Recommended Security Setup
# Set restrictive permissions on prompts directory
chmod 700 ~/.prompts
chmod 600 ~/.prompts/*.md
Troubleshooting
Common Issues
Prompt not found:
# Check prompts directory
ls $AIA_PROMPTS__DIR
# Verify prompt file exists
ls ~/.prompts/my_prompt.md
# Use fuzzy search
aia --fuzzy
Model errors:
# List available models
aia --available-models
# Check model name spelling
aia --model gpt-4o # Correct
aia --model gpt4 # Incorrect
Shell integration not working:
# Verify shell patterns
echo "Test: $(date)" # Should show current date
echo "Home: $HOME" # Should show home directory
Configuration issues:
# Dump current configuration to a file
aia --dump config_snapshot.yml
# Debug configuration loading
aia --debug my_prompt
Error Messages
| Error | Cause | Solution |
|---|---|---|
| "Prompt not found" | Missing prompt file | Check file exists and spelling |
| "Model not available" | Invalid model name | Use --available-models to list valid models |
| "Shell command failed" | Invalid shell syntax | Test shell commands separately first |
| "Configuration error" | Invalid config syntax | Check config file YAML syntax |
Debug Mode and Log Level Options
AIA provides multiple log level options to control the verbosity of logging output. These options set the log level for all three loggers:
- aia: Used within the AIA codebase for application-level logging
- llm: Passed to the RubyLLM gem's configuration (
RubyLLM.logger) - mcp: Passed to the RubyLLM::MCP process (
RubyLLM::MCP.logger)
| Option | Description |
|---|---|
-d, --debug |
Enable debug output (most verbose) and set all loggers to DEBUG level |
--no-debug |
Disable debug output |
--info |
Set all loggers to INFO level |
--warn |
Set all loggers to WARN level (default) |
--error |
Set all loggers to ERROR level |
--fatal |
Set all loggers to FATAL level (least verbose) |
# Enable debug mode (most verbose - shows all log messages)
aia --debug my_prompt
# Combine with verbose for maximum output
aia --debug --verbose my_prompt
# Use info level for moderate logging
aia --info my_prompt
# Use error level to only see errors and fatal messages
aia --error my_prompt
# Use fatal level for minimal logging (only critical errors)
aia --fatal --chat
Log Level Hierarchy (from most to least verbose):
- debug - All messages including detailed debugging information
- info - Informational messages and above
- warn - Warnings, errors, and fatal messages (default)

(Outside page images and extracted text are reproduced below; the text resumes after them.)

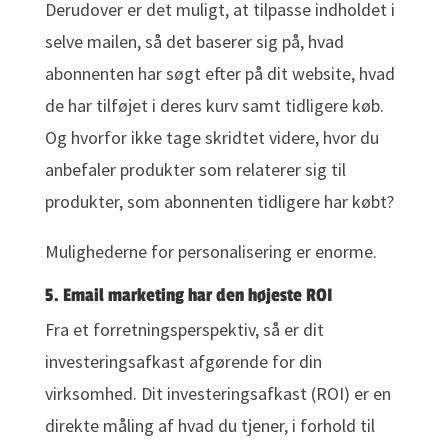
Derudover er det muligt, at tilpasse indholdet i
selve mailen, så det baserer sig på, hvad
abonnenten har søgt efter på dit website, hvad
de har tilføjet i deres kurv samt tidligere køb.
Og hvorfor ikke tage skridtet videre, hvor du
anbefaler produkter som relaterer sig til
produkter, som abonnenten tidligere har købt?
Mulighederne for personalisering er enorme.
5. Email marketing har den højeste ROI
Fra et forretningsperspektiv, så er dit
investeringsafkast afgørende for din
virksomhed. Dit investeringsafkast (ROI) er en
direkte måling af hvad du tjener, i forhold til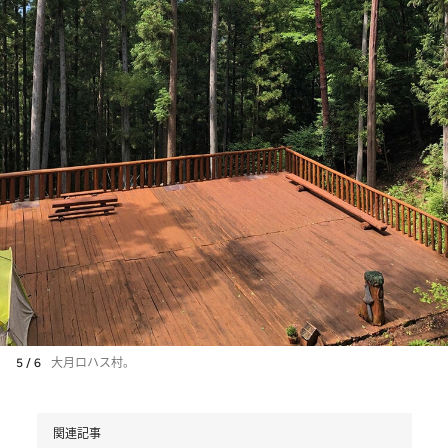
5 / 6
大月ロハス村。
関連記事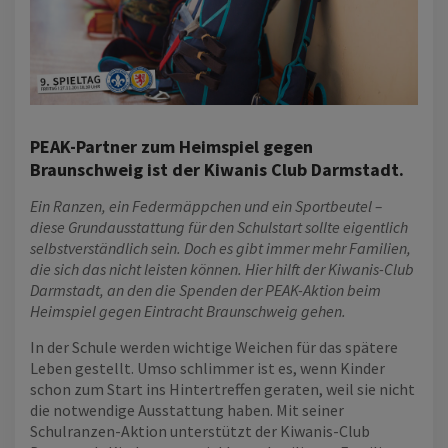
PEAK-Partner zum Heimspiel gegen
Braunschweig ist der Kiwanis Club Darmstadt.
Ein Ranzen, ein Federmäppchen und ein Sportbeutel –
diese Grundausstattung für den Schulstart sollte eigentlich
selbstverständlich sein. Doch es gibt immer mehr Familien,
die sich das nicht leisten können. Hier hilft der Kiwanis-Club
Darmstadt, an den die Spenden der PEAK-Aktion beim
Heimspiel gegen Eintracht Braunschweig gehen.
In der Schule werden wichtige Weichen für das spätere
Leben gestellt. Umso schlimmer ist es, wenn Kinder
schon zum Start ins Hintertreffen geraten, weil sie nicht
die notwendige Ausstattung haben. Mit seiner
Schulranzen-Aktion unterstützt der Kiwanis-Club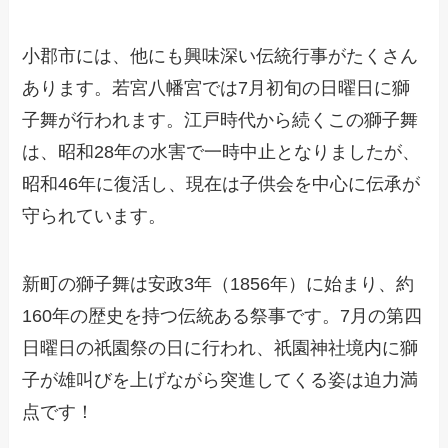
小郡市には、他にも興味深い伝統行事がたくさん
あります。若宮八幡宮では7月初旬の日曜日に獅
子舞が行われます。江戸時代から続くこの獅子舞
は、昭和28年の水害で一時中止となりましたが、
昭和46年に復活し、現在は子供会を中心に伝承が
守られています。
新町の獅子舞は安政3年（1856年）に始まり、約
160年の歴史を持つ伝統ある祭事です。7月の第四
日曜日の祇園祭の日に行われ、祇園神社境内に獅
子が雄叫びを上げながら突進してくる姿は迫力満
点です！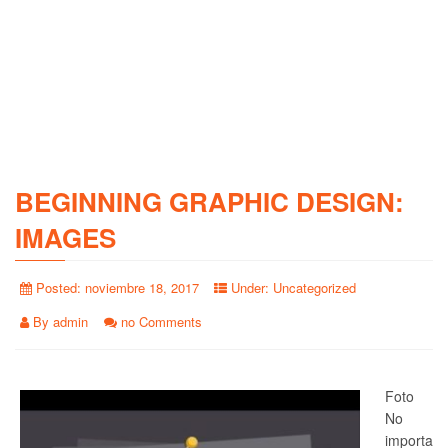
BEGINNING GRAPHIC DESIGN:
IMAGES
Posted:
noviembre 18, 2017
Under:
Uncategorized
By
admin
no Comments
Foto
No
importa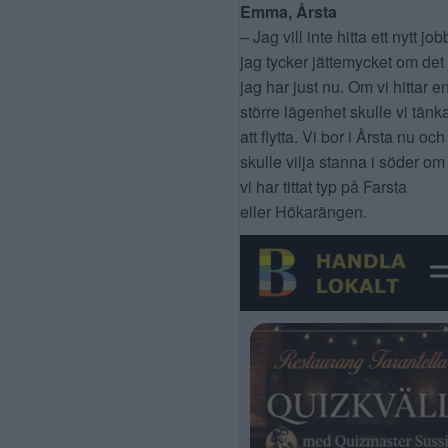
Emma, Årsta
– Jag vill inte hitta ett nytt job
jag tycker jättemycket om det
jag har just nu. Om vi hittar e
större lägenhet skulle vi tänk
att flytta. Vi bor i Årsta nu och
skulle vilja stanna i söder om
vi har tittat typ på Farsta
eller Hökarängen.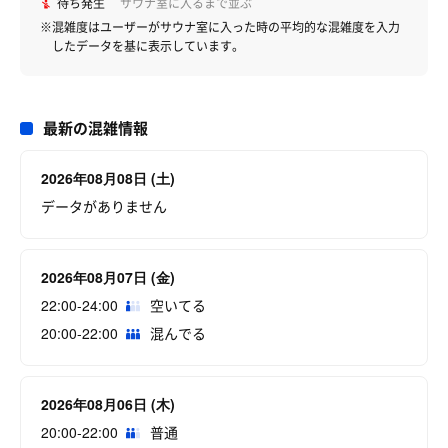
待ち発生
サウナ室に入るまで並ぶ
※混雑度はユーザーがサウナ室に入った時の平均的な混雑度を入力
したデータを基に表示しています。
最新の混雑情報
2026年08月08日 (土)
データがありません
2026年08月07日 (金)
22:00-24:00
空いてる
20:00-22:00
混んでる
2026年08月06日 (木)
20:00-22:00
普通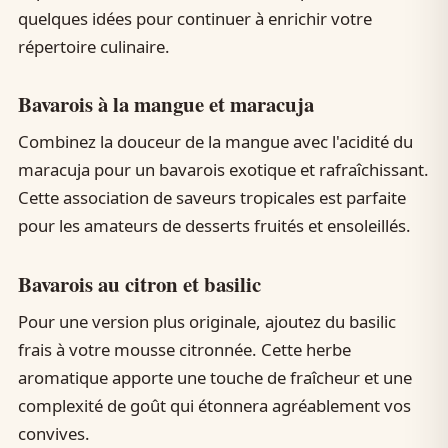
quelques idées pour continuer à enrichir votre
répertoire culinaire.
Bavarois à la mangue et maracuja
Combinez la douceur de la mangue avec l'acidité du
maracuja pour un bavarois exotique et rafraîchissant.
Cette association de saveurs tropicales est parfaite
pour les amateurs de desserts fruités et ensoleillés.
Bavarois au citron et basilic
Pour une version plus originale, ajoutez du basilic
frais à votre mousse citronnée. Cette herbe
aromatique apporte une touche de fraîcheur et une
complexité de goût qui étonnera agréablement vos
convives.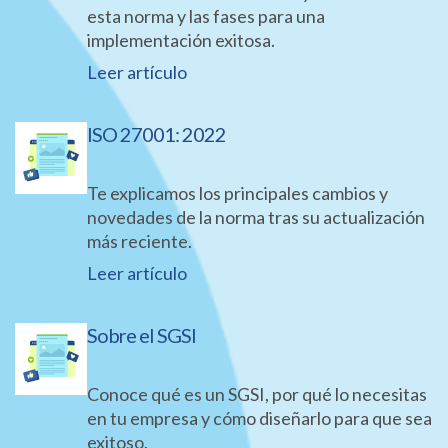
esta norma y las fases para una
implementación exitosa.
Leer artículo
ISO 27001: 2022
Te explicamos los principales cambios y
novedades de la norma tras su actualización
más reciente.
Leer artículo
Sobre el SGSI
Conoce qué es un SGSI, por qué lo necesitas
en tu empresa y cómo diseñarlo para que sea
exitoso.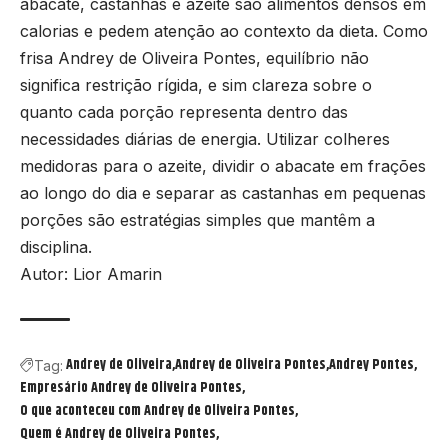
abacate, castanhas e azeite são alimentos densos em
calorias e pedem atenção ao contexto da dieta. Como
frisa Andrey de Oliveira Pontes, equilíbrio não
significa restrição rígida, e sim clareza sobre o
quanto cada porção representa dentro das
necessidades diárias de energia. Utilizar colheres
medidoras para o azeite, dividir o abacate em frações
ao longo do dia e separar as castanhas em pequenas
porções são estratégias simples que mantêm a
disciplina.
Autor: Lior Amarin
Andrey de Oliveira
Andrey de Oliveira Pontes
Andrey Pontes
Tag:
Empresário Andrey de Oliveira Pontes
O que aconteceu com Andrey de Oliveira Pontes
Quem é Andrey de Oliveira Pontes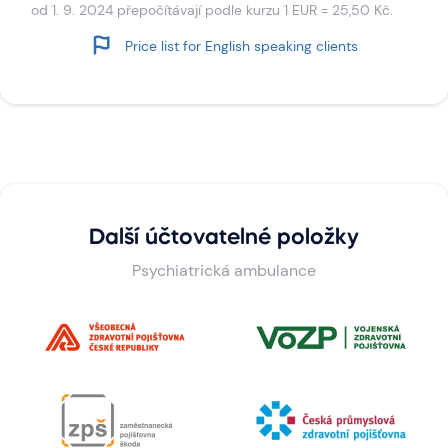
od 1. 9. 2024 přepočítávají podle kurzu 1 EUR = 25,50 Kč.
Price list for English speaking clients
Další účtovatelné položky
Psychiatrická ambulance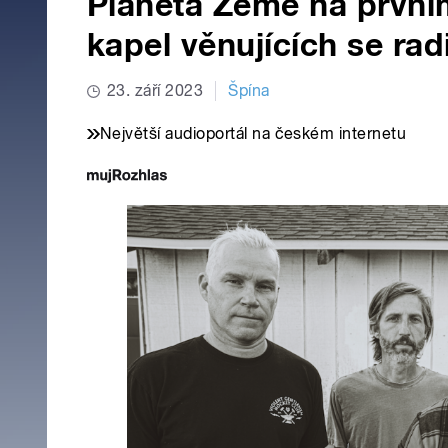
Planeta Země na prvním
kapel věnujících se radi
23. září 2023
Špína
Největší audioportál na českém internetu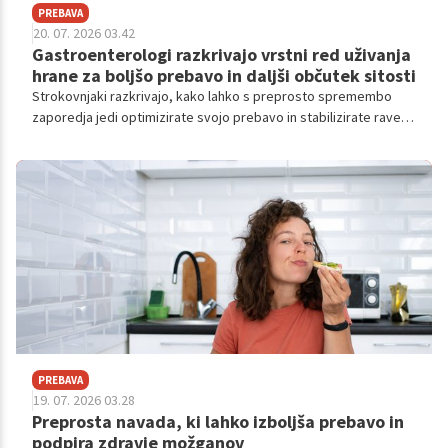
PREBAVA
20. 07. 2026 03.42
Gastroenterologi razkrivajo vrstni red uživanja
hrane za boljšo prebavo in daljši občutek sitosti
Strokovnjaki razkrivajo, kako lahko s preprosto spremembo
zaporedja jedi optimizirate svojo prebavo in stabilizirate raven
sladkorja v krvi.
PREBAVA
19. 07. 2026 03.28
Preprosta navada, ki lahko izboljša prebavo in
podpira zdravje možganov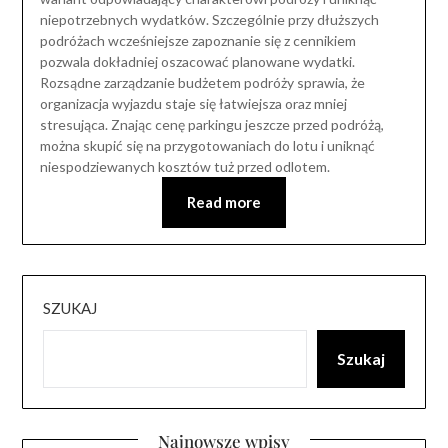
niepotrzebnych wydatków. Szczególnie przy dłuższych
podróżach wcześniejsze zapoznanie się z cennikiem
pozwala dokładniej oszacować planowane wydatki.
Rozsądne zarządzanie budżetem podróży sprawia, że
organizacja wyjazdu staje się łatwiejsza oraz mniej
stresująca. Znając cenę parkingu jeszcze przed podróżą,
można skupić się na przygotowaniach do lotu i uniknąć
niespodziewanych kosztów tuż przed odlotem.
Read more
SZUKAJ
Szukaj
Najnowsze wpisy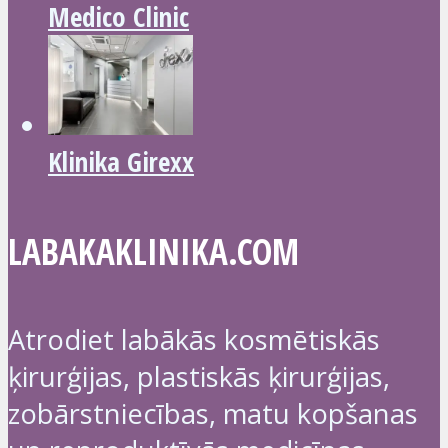
Medico Clinic
Klinika Girexx
LABAKAKLINIKA.COM
Atrodiet labākās kosmētiskās
ķirurģijas, plastiskās ķirurģijas,
zobārstniecības, matu kopšanas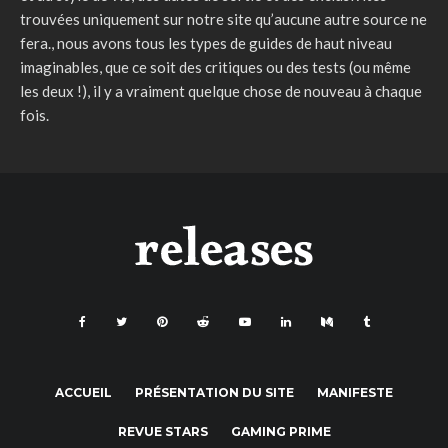
trouvées uniquement sur notre site qu’aucune autre source ne
fera., nous avons tous les types de guides de haut niveau
imaginables, que ce soit des critiques ou des tests (ou même
les deux !), il y a vraiment quelque chose de nouveau à chaque
fois.
ACCUEIL
PRÉSENTATION DU SITE
MANIFESTE
REVUE STARS
GAMING PRIME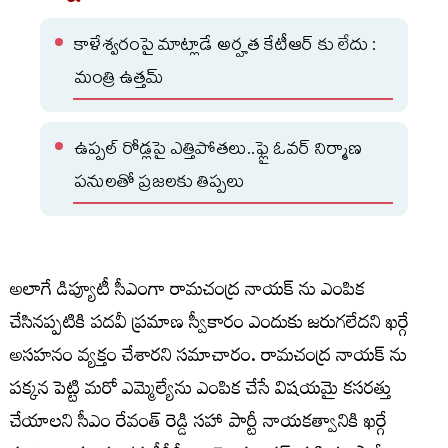
కాళేశ్వరంపై మాట్లాడే అర్హత కేటీఆర్ కు లేదు :
మంత్రి ఉత్తమ్
ఉప్పల్ రోడ్లపై ఎత్తిపోతలు..ఫ్లై ఓవర్ నిర్మాణ
పనులతో ప్రజలకు తిప్పలు
అలాగే డిప్యూటీ సీఎంగా రామచంద్ర నాయక్ ను ఎంపిక
చేసినప్పటికి పదవీ ప్రమాణ స్వీకారం ఎందుకు జరుగలేదని ఖర్గే
అసహనం వ్యక్తం చేశారని సమాచారం. రామచంద్ర నాయక్ ను
పక్కన పెట్టి మరో ఎమ్మెల్యేను ఎంపిక చేసే విషయమై కసరత్తు
చేయాలని సీఎం రేవంత్ రెడ్డి సహా పార్టీ నాయకత్వానికి ఖర్గే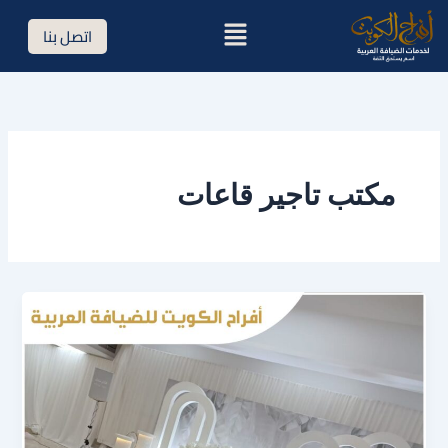
خطي
القائمة
اتصل بنا
لى
لمحتوى
مكتب تاجير قاعات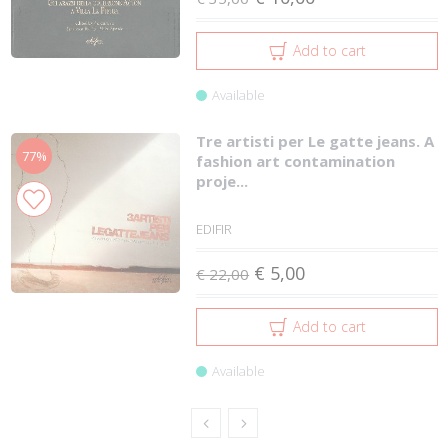
Add to cart
Available
Tre artisti per Le gatte jeans. A
77%
fashion art contamination
proje...
EDIFIR
€ 5,00
€ 22,00
Add to cart
Available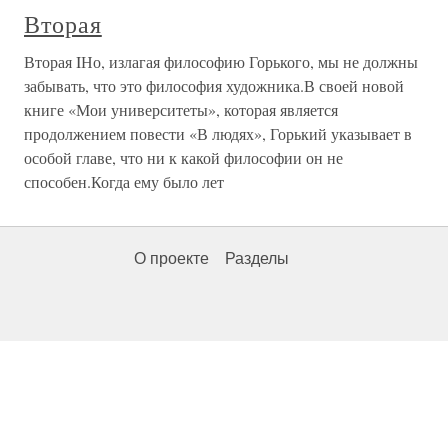
Вторая
Вторая IНо, излагая философию Горького, мы не должны
забывать, что это философия художника.В своей новой
книге «Мои университеты», которая является
продолжением повести «В людях», Горький указывает в
особой главе, что ни к какой философии он не
способен.Когда ему было лет
О проекте
Разделы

- error - Only errors and fatal messages
- fatal - Only critical/fatal messages
Performance Issues
Slow model responses:
- Try smaller/faster models:
--model gpt-4o-mini - Reduce max_tokens:
--max-tokens 1000 - Use lower temperature for faster responses:
--temperature 0.1
Large prompt processing:
- Break into smaller prompts using
--pipeline - Use
/includeselectively instead of large files - Consider model context limits
Development
Testing
# Run unit tests
rake test
# Run integration tests
rake integration
# Run all tests with coverage
rake all_tests
open coverage/index.html
Building
# Install locally with documentation
just install
# Generate documentation
just gen_doc
# Static code analysis
just flay
Architecture Notes
ShellCommandExecutor Refactor:
The ShellCommandExecutor is now a class (previously a module) with instance variables for cleaner encapsulation. Class-level methods remain for backward compatibility.
Prompt Variable Fallback:
Variables are always parsed from prompt text when no .json history file exists, ensuring parameter prompting works correctly.
Contributing
Bug reports and pull requests are welcome on GitHub at https://github.com/MadBomber/aia.
Reporting Issues
When reporting issues, please include:
- AIA version:
aia --version - Ruby version:
ruby --version - Operating system
- Minimal reproduction example
- Error messages and debug output
Development Setup
git clone https://github.com/MadBomber/aia.git
cd aia
bundle install
rake test
Areas for Improvement
- Configuration UI for complex setups
- Better error handling and user feedback
- Performance optimization for large prompt libraries
- Enhanced security controls for shell integration
Roadmap
- Enhanced Search: Restore full-text search within prompt files
- UI Improvements: Better configuration management for fzf and rg tools
License
The gem is available as open source under the terms of the MIT License.